== To-do item ==
Quote the entries word for word. Omit the pictures.

== Dataset content ==

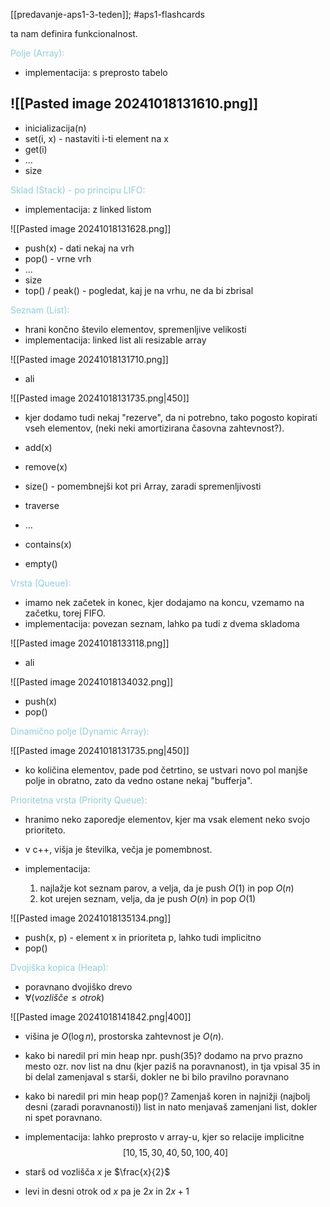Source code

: [[predavanje-aps1-3-teden]]; #aps1-flashcards 

ta nam definira funkcionalnost.



<font color="#92cddc">Polje (Array):</font>
- implementacija: s preprosto tabelo

![[Pasted image 20241018131610.png]]
- 
- inicializacija(n)
- set(i, x) - nastaviti i-ti element na x
- get(i)
- ... 
- size

<font color="#92cddc">Sklad (Stack) - po principu LIFO:</font>
- implementacija: z linked listom

![[Pasted image 20241018131628.png]]

- push(x) - dati nekaj na vrh
- pop() - vrne vrh
- ...
- size
- top() / peak() - pogledat, kaj je na vrhu, ne da bi zbrisal

<font color="#92cddc">Seznam (List):</font>
- hrani končno število elementov, spremenljive velikosti
- implementacija: linked list ali resizable array

![[Pasted image 20241018131710.png]]
- ali

![[Pasted image 20241018131735.png|450]]

- kjer dodamo tudi nekaj "rezerve", da ni potrebno, tako pogosto kopirati vseh elementov, (neki neki amortizirana časovna zahtevnost?).

- add(x)
- remove(x)
- size() - pomembnejši kot pri Array, zaradi spremenljivosti
- traverse
- ...
- contains(x)
- empty()

<font color="#92cddc">Vrsta (Queue):</font>
- imamo nek začetek in konec, kjer dodajamo na koncu, vzemamo na začetku, torej FIFO.
- implementacija: povezan seznam, lahko pa tudi z dvema skladoma 
 
![[Pasted image 20241018133118.png]]
- ali

![[Pasted image 20241018134032.png]]

- push(x)
- pop()

<font color="#92cddc">Dinamično polje (Dynamic Array):</font>

![[Pasted image 20241018131735.png|450]]

- ko količina elementov, pade pod četrtino, se ustvari novo pol manjše polje in obratno, zato da vedno ostane nekaj "bufferja".


<font color="#92cddc">Prioritetna vrsta (Priority Queue):</font>
- hranimo neko zaporedje elementov, kjer ma vsak element neko svojo prioriteto.
- v c++, višja je številka, večja je pomembnost.

- implementacija: 
	1) najlažje kot seznam parov, a velja, da je push $O(1)$ in pop $O(n)$
	2) kot urejen seznam, velja, da je push $O(n)$ in pop $O(1)$

![[Pasted image 20241018135134.png]]

- push(x, p) - element x in prioriteta p, lahko tudi implicitno
- pop()


<font color="#92cddc">Dvojiška kopica (Heap):</font>
- poravnano dvojiško drevo
- $\forall (vozlišče \leq otrok)$ 

![[Pasted image 20241018141842.png|400]]

- višina je $O(\log n)$, prostorska zahtevnost je $O(n)$.

- kako bi naredil pri min heap npr. push(35)? dodamo na prvo prazno mesto ozr. nov list na dnu (kjer paziš na poravnanost), in tja vpisal 35 in bi delal zamenjaval s starši, dokler ne bi bilo pravilno poravnano

- kako bi naredil pri min heap pop()? Zamenjaš koren in najnižji (najbolj desni (zaradi poravnanosti)) list in nato menjavaš zamenjani list, dokler ni spet poravnano.

- implementacija: lahko preprosto v array-u, kjer so relacije implicitne $$[10, 15, 30, 40, 50, 100, 40]$$
- starš od vozlišča $x$ je $\frac{x}{2}$
- levi in desni otrok od $x$ pa je $2x$ in $2x + 1$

== Result of the exercise ==
Source code

: [[predavanje-aps1-3-teden]]; #aps1-flashcards 

ta nam definira funkcionalnost.



<font color="#92cddc">Polje (Array):</font>
- implementacija: s preprosto tabelo

![[Pasted image 20241018131610.png]]
- 
- inicializacija(n)
- set(i, x) - nastaviti i-ti element na x
- get(i)
- ... 
- size

<font color="#92cddc">Sklad (Stack) - po principu LIFO:</font>
- implementacija: z linked listom

![[Pasted image 20241018131628.png]]

- push(x) - dati nekaj na vrh
- pop() - vrne vrh
- ...
- size
- top() / peak() - pogledat, kaj je na vrhu, ne da bi zbrisal

<font color="#92cddc">Seznam (List):</font>
- hrani končno število elementov, spremenljive velikosti
- implementacija: linked list ali resizable array

![[Pasted image 20241018131710.png]]
- ali

![[Pasted image 20241018131735.png|450]]

- kjer dodamo tudi nekaj "rezerve", da ni potrebno, tako pogosto kopirati vseh elementov, (neki neki amortizirana časovna zahtevnost?).

- add(x)
- remove(x)
- size() - pomembnejši kot pri Array, zaradi spremenljivosti
- traverse
- ...
- contains(x)
- empty()

<font color="#92cddc">Vrsta (Queue):</font>
- imamo nek začetek in konec, kjer dodajamo na koncu, vzemamo na začetku, torej FIFO.
- implementacija: povezan seznam, lahko pa tudi z dvema skladoma 
 
![[Pasted image 20241018133118.png]]
- ali

![[Pasted image 20241018134032.png]]

- push(x)
- pop()

<font color="#92cddc">Dinamično polje (Dynamic Array):</font>

![[Pasted image 20241018131735.png|450]]

- ko količina elementov, pade pod četrtino, se ustvari novo pol manjše polje in obratno, zato da vedno ostane nekaj "bufferja".


<font color="#92cddc">Prioritetna vrsta (Priority Queue):</font>
- hranimo neko zaporedje elementov, kjer ma vsak element neko svojo prioriteto.
- v c++, višja je številka, večja je pomembnost.

- implementacija: 
	1) najlažje kot seznam parov, a velja, da je push $O(1)$ in pop $O(n)$
	2) kot urejen seznam, velja, da je push $O(n)$ in pop $O(1)$

![[Pasted image 20241018135134.png]]

- push(x, p) - element x in prioriteta p, lahko tudi implicitno
- pop()


<font color="#92cddc">Dvojiška kopica (Heap):</font>
- poravnano dvojiško drevo
- $\forall (vozlišče \leq otrok)$ 

![[Pasted image 20241018141842.png|400]]

- višina je $O(\log n)$, prostorska zahtevnost je $O(n)$.

- kako bi naredil pri min heap npr. push(35)? dodamo na prvo prazno mesto ozr. nov list na dnu (kjer paziš na poravnanost), in tja vpisal 35 in bi delal zamenjaval s starši, dokler ne bi bilo pravilno poravnano

- kako bi naredil pri min heap pop()? Zamenjaš koren in najnižji (najbolj desni (zaradi poravnanosti)) list in nato menjavaš zamenjani list, dokler ni spet poravnano.

- implementacija: lahko preprosto v array-u, kjer so relacije implicitne $$[10, 15, 30, 40, 50, 100, 40]$$
- starš od vozlišča $x$ je $\frac{x}{2}$
- levi in desni otrok od $x$ pa je $2x$ in $2x + 1$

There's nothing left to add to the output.